Like all Young alumni, both musicians are also active as ambassadors, part of Young’s mandate for alumni to continue building diversity and opportunity within orchestras and audiences. Once Caleiro and Pereira returned to Amsterdam for their studies, they reconnected with Schutte, who has sent local Young alumni to perform and teach in schools both in the city and suburbs (Caleiro is also working with her on developing her own idea for performing in retirement homes). For Pereira, these school concerts are especially poignant as it was during an open-stage concert that she first heard the violin demonstrated and discovered her love for the instrument. Schutte adds that, as Young continues, she would like to see these initiatives develop into a special program for alumni, in order to build on the peer-to-peer ambassadorship that she feels is vital for the future of classical music (50-year-old YouTube videos only get you so far). “If we say as adults and as 130-year-old institutions, that classical music is very important, it’s very beautiful, and you have to know about Brahms and Beethoven and Bach… I mean, younger people don’t care. They have to make their own stories.”
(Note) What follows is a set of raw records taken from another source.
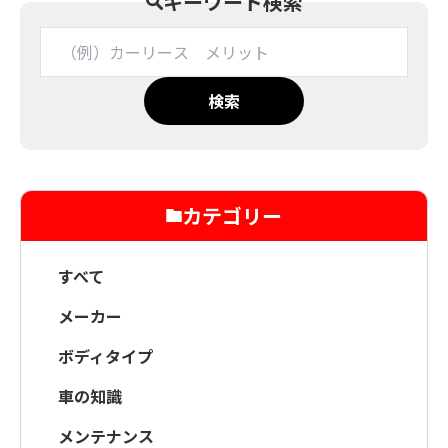
キーワード検索
検索
カテゴリー
すべて
メーカー
ボディタイプ
車の知識
メンテナンス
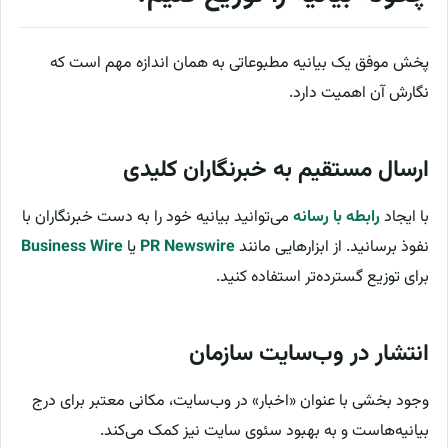
پخش موفق یک بیانیه مطبوعاتی به همان اندازه مهم است که
نگارش آن اهمیت دارد.
ارسال مستقیم به خبرنگاران کلیدی
با ایجاد
رابطه با رسانه
می‌توانید بیانیه خود را به دست خبرنگاران با
نفوذ برسانید. از ابزارهایی مانند
PR Newswire
یا
Business Wire
برای توزیع گسترده‌تر استفاده کنید.
انتشار در وب‌سایت سازمان
وجود بخشی با عنوان «اخبار» در وب‌سایت، مکانی معتبر برای درج
بیانیه‌هاست و به بهبود سئوی سایت نیز کمک می‌کند.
This sounds fundamental, but it’s an eye-opening experience that most young classical musicians have to come by honestly: the realization that the art form has limitations, and that these limitations are artificial. It can light a fire in many to break down those barriers, whether they’re a question of high ticket prices or the blood sport of debating the merits of clapping between movements. “The same thing happens in Portugal, where people who go to classical music concerts always have the posture that they’re better than the ones that don’t go… So yes, I think that will be present in my career,” Caleiro says of her desire to challenge this attitude. “Young made me realize that the world is so much bigger than what I’d thought.”